Frederick Wiseman est documentariste. Il aborde ici la fiction pour la première fois. Le cinéaste explique comment ses expériences antérieures ont influencé son travail :"Quand on tourne des films documentaires, on est temoin de choses tout à fait extraordinaires, on voit des moments dramatiques très forts qui sont vécus, pas joués. Quand je regarde certains films de fiction, je trouve souvent les scènes de crise bien plus faibles que ce que j'ai vu dans le quotidien. Dans la dernière lettre au théâtre, puis dans le film, j'ai cherché à recréer l'intensité dramatique, l'intensité d'émotion que l'on peut trouver dans le quotidien. Mais pour cela, j'ai décidé de refuser tout naturalisme. Je voulais donner un sens du mystère, un sens d'une époque déjà lointaine, du temps passé : ce sont des fantomes qui viennent vers nous."
Frederick Wiseman a cherché à construire La Dernière lettre autour du visage de son actrice, Catherine Samie :"D'une certaine manière, j'ai voulu que le film soit une étude du visage de Catherine. Un travail sur la voix et un travail sur le visage. Je trouve que Catherine a un visage très beau, très émouvant. Le visage change constamment avec le jeu de la comédienne, avec le cadre, avec la lumière. Yorgos Arvanitis, le chef opérateur, a fait un travail formidable, très subtil."
La Dernière lettre est l'adaptation du chapitre 17 du roman de Vassili Grossman, Vie et destin. Frederick Wiseman l'avait d'abord adapté au théâtre à Boston, il y a 15 ans. Il l'avait ensuite monté à Paris, au Studio-Théatre de la Comédie Française.
L'intrigue de La Dernière lettre est centrée sur le monologue d'une actrice : "l'idée principale, pour moi, c'était qu'elle devait s'adresser au public comme à une seule et unique personne, son fils Vitia. Elle s'adresse à une seule personne et en même temps, son propos est beaucoup plus général, généreux et indulgent.(...)J'ai trouvé que dans La Dernière lettre, Vassili Grossman, a résumé l'histoire et la condition de millions de gens."
Depuis ses premiers films, l'oeuvre de Frederick Wiseman offre une réflexion sur la violence mais avec La Dernière lettre, c'est la plus atroce de toutes les violences qu'il aborde. A ce propos, il raconte : "Des films comme "Basic training", "Canal zone", "Manoeuvre", "Missile", etc., décrivent la violence plus ou moins "légitime" de l'Etat ![...]Il y a aussi la violence "non légitime", celle des délinquants ou des criminels dans "Juvenile delinquence" ou dans "Domestic violence"... Dans "La Dernière lettre", on a l'exemple de l'une des plus grandes violences barbares du siècle !"

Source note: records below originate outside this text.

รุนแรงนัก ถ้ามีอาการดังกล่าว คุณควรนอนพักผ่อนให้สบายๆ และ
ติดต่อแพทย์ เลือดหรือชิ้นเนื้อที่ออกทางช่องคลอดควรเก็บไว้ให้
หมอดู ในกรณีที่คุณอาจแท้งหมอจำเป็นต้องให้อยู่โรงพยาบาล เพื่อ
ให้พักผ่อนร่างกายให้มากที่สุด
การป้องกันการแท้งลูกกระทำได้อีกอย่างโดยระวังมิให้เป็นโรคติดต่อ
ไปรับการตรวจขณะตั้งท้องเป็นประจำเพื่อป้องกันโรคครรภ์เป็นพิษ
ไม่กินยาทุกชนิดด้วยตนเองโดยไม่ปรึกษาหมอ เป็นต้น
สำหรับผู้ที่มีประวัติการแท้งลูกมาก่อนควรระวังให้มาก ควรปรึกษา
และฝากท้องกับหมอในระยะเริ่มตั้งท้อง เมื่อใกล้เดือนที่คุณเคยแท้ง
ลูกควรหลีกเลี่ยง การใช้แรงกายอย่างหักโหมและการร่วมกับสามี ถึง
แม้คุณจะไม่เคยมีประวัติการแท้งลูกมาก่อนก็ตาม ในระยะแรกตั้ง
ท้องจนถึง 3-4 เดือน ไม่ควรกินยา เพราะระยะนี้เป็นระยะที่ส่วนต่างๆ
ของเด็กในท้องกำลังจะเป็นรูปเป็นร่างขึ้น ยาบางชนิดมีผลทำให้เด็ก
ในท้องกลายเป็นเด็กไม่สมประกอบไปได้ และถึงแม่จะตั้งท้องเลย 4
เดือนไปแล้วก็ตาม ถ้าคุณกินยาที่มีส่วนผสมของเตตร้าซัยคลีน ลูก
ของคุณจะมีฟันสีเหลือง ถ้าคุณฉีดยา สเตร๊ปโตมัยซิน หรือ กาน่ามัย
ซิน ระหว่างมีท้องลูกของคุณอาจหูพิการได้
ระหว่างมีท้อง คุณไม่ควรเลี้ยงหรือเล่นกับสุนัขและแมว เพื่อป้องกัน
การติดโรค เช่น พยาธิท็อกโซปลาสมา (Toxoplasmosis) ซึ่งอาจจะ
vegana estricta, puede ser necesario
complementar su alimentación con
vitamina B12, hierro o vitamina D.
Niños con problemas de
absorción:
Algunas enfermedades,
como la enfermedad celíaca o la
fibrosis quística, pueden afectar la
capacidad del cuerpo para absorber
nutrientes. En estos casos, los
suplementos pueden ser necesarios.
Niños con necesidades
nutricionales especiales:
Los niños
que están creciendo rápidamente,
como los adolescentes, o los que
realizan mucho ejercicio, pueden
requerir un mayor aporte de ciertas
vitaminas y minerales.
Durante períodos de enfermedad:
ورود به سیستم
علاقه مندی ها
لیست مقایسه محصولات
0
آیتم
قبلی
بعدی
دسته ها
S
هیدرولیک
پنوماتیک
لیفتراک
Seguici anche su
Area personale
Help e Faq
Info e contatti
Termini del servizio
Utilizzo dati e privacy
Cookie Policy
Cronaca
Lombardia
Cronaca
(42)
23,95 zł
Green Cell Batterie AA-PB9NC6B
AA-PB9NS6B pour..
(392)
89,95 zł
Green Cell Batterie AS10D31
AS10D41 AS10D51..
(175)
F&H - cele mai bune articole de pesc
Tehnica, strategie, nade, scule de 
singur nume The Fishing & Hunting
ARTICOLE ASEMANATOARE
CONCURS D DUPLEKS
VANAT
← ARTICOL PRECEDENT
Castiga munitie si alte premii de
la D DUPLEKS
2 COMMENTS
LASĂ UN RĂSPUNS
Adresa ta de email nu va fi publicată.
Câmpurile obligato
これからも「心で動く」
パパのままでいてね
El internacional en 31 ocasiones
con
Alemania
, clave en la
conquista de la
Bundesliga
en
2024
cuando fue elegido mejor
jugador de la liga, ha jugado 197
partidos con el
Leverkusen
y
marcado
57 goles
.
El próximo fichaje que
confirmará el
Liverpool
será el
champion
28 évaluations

Frederick Wiseman revient sur le tournage de La Dernière lettre : "le film est construit en quarante-huit scènes, chacune avec un dispositif de lumière particulier. J'avais écrit un découpage et nous avons tourné dans l'ordre, afin de faciliter le travail de Catherine. Le tournage a duré un peu moins de trois semaines, et le montage près de trois mois, ce qui est relativement court pour moi, d'autant que j'avais près de douze heures de rushes... Le montage a été absolument passionnant ! Nous avons eu un très gros travail au mixage. Car le film est entièrement en son direct."
Frederick Wiseman justifie son choix de tourner en noir et blanc : "Les ombres donnent le sens du mystère, comme je le souhaitais. J'adore le noir et blanc. Je ne peux pas imaginer ce film en couleurs. Le noir et blanc est plus abstrait, plus fort pour un thème comme celui-là."
Depuis l'adaptation à Paris de la pièce, La Dernière lettre n'avait été joué que par Catherine Samie. La comédienne l'avait d'abord joué à Paris pendant deux périodes de sept semaines puis pendant une tournée de six semaines aux Etats-Unis et au Canada.